Le «comme» de la cinquième requête ne marque pas une correspondance
absolue, strictement qualitative ou quantitative; il indique plutôt
la condition générale du pardon divin, l'attitude de pardon dans
laquelle l'homme doit se maintenir lui-même vis-à-vis des autres.
Enfin, après avoir été pardonné, l'homme doit demander sa libération
complète du mal, ou du Malin (les deux traductions peuvent se
justifier): «Ne nous soumets pas à la tentation (soumettre dans le
sens de livrer sans défense), mais délivre-nous du mal.»

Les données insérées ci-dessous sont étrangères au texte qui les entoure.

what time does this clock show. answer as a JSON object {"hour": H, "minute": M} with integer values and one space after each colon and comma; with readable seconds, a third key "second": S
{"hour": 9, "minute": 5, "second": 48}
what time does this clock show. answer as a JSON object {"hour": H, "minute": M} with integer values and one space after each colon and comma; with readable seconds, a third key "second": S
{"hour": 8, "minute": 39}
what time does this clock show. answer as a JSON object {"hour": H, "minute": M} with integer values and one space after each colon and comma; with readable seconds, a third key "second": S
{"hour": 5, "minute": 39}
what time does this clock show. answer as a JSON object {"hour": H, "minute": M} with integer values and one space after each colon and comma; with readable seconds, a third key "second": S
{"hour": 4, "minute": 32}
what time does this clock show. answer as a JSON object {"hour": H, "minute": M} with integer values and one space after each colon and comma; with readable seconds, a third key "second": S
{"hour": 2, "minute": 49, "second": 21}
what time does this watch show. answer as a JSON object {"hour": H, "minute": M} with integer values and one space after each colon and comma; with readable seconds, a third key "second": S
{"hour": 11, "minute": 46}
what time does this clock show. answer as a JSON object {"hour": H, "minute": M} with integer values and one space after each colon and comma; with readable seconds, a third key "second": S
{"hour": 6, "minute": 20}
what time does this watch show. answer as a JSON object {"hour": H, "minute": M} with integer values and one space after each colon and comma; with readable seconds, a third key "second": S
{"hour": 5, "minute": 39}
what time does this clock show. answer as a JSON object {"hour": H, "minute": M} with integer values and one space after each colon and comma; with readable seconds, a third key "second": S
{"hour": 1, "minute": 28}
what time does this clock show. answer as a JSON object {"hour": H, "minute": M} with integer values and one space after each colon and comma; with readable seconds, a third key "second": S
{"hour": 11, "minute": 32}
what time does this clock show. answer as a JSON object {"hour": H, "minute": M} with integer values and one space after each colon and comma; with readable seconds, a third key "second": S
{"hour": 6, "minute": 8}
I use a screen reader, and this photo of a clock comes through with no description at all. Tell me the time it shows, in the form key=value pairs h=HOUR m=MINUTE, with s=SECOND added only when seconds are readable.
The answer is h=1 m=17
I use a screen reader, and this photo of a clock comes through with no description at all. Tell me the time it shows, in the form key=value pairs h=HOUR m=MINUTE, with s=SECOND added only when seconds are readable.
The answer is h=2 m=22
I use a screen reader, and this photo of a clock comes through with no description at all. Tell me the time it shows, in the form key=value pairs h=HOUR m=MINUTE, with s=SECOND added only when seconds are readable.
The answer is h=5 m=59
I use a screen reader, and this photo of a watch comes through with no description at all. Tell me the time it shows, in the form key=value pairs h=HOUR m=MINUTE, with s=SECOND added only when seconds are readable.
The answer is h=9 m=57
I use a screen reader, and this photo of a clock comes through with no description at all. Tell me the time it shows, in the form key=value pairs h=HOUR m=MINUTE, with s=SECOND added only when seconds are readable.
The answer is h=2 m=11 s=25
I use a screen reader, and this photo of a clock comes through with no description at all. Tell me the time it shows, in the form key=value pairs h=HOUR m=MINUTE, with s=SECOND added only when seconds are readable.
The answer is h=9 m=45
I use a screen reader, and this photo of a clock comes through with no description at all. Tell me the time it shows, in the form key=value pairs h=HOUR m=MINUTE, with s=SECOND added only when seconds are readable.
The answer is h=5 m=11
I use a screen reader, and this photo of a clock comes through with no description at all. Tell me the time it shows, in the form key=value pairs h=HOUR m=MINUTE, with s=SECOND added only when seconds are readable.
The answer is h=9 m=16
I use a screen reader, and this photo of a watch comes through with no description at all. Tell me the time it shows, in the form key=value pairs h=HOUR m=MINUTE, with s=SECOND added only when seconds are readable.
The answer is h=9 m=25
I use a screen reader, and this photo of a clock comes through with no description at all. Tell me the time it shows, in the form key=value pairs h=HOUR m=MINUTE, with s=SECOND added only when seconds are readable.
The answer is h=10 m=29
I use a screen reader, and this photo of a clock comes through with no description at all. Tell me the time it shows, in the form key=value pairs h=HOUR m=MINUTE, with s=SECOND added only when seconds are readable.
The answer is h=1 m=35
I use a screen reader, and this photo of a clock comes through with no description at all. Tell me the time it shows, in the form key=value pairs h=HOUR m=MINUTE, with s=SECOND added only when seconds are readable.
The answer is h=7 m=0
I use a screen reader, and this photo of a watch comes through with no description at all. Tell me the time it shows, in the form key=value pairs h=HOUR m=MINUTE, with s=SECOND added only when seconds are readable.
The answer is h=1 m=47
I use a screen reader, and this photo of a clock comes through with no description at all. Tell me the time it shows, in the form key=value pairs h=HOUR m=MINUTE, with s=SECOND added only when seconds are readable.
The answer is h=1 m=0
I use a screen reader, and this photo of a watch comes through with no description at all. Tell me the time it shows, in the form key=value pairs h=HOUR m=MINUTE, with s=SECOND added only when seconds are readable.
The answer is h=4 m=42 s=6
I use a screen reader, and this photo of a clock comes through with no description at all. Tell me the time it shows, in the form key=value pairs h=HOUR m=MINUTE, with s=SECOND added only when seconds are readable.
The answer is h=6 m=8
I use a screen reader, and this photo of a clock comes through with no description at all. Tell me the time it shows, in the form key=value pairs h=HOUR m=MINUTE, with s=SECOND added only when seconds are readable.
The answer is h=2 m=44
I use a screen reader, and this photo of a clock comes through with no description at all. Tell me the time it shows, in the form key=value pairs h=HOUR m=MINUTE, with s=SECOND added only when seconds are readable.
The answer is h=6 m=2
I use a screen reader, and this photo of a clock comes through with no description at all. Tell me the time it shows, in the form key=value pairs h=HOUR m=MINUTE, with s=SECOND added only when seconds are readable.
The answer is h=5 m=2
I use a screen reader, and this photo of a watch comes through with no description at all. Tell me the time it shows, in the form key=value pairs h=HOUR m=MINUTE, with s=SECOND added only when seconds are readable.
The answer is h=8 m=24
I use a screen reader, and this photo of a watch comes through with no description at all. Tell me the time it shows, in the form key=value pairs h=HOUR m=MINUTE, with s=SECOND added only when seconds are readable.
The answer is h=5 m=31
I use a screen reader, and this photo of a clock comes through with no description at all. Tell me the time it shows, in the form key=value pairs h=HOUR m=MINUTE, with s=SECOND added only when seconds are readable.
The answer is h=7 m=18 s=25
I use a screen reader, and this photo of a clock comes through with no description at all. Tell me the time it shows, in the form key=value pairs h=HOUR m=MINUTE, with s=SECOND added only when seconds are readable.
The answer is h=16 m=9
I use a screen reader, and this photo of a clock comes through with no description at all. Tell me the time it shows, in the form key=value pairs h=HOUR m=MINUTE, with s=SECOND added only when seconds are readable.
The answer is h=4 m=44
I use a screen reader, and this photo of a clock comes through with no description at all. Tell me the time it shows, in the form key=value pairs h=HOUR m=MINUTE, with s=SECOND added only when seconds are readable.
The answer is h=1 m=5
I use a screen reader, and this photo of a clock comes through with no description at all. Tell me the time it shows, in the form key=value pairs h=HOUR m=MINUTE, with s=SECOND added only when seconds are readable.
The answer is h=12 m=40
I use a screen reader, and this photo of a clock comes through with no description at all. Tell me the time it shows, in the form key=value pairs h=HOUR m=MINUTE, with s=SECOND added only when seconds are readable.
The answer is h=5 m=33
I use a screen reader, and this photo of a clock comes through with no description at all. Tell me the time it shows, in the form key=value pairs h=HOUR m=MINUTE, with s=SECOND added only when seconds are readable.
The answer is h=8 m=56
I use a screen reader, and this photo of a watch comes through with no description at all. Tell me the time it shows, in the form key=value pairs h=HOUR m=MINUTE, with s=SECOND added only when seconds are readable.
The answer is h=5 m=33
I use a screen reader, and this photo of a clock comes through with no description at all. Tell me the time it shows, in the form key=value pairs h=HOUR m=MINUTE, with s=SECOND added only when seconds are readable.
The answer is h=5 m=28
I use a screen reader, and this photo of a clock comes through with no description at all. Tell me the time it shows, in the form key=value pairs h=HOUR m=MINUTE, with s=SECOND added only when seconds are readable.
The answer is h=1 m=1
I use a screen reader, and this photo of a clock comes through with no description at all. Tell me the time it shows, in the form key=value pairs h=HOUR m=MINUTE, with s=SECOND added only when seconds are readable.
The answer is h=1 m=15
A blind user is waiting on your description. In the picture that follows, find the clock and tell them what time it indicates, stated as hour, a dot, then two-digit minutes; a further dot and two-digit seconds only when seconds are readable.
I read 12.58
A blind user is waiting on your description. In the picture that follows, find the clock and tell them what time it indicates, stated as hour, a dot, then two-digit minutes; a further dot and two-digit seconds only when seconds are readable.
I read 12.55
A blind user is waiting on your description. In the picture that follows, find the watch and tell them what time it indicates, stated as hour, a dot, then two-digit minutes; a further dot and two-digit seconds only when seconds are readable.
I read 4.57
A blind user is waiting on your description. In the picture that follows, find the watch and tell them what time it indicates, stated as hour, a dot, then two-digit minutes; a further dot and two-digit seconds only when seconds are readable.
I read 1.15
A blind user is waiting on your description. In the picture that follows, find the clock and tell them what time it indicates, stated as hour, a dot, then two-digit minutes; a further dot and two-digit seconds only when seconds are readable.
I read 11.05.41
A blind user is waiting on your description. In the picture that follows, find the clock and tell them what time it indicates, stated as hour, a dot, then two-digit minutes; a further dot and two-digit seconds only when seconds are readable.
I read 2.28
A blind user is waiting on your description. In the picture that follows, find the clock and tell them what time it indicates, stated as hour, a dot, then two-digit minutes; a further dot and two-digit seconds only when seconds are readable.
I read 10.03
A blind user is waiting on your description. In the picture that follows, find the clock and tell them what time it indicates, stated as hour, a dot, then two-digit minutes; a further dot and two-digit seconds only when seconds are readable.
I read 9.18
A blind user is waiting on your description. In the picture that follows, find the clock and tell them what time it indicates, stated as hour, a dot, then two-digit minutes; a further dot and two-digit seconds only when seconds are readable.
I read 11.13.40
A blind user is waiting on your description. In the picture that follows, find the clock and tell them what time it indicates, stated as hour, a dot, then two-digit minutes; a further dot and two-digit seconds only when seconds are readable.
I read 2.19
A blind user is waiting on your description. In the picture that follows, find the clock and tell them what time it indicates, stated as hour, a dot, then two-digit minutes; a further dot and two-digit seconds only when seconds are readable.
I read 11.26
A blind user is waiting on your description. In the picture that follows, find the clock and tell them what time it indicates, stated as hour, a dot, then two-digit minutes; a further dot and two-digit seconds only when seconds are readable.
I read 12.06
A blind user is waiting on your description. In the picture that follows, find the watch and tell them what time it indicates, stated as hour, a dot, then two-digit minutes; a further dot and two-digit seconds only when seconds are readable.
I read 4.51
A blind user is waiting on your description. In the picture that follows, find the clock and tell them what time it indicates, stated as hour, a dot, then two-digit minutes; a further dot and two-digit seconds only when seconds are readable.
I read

L'Oraison dominicale est donc bien ce que Tertullien en faisait
déjà, l' oratio légitima et ordinaria, la prière par excellence
de tous les chrétiens, celle que le disciple du Christ ne doit
pas se lasser de redire de toute son âme, jusqu'à ce que Dieu puisse
l'exaucer pleinement. Mais la répéter comme un exercice de dévotion,
en suivant les grains du chapelet catholique, ce qui a donné au mot
de patenôtre (de Pater noster) le sens péjoratif de prières
machinales, interminables et même hypocrites, est une pratique
païenne qui tombe directement sous le coup de la condamnation de
Jésus reproduite précisément comme introduction à l'Oraison
dominicale dans Mt 6:7. G. G.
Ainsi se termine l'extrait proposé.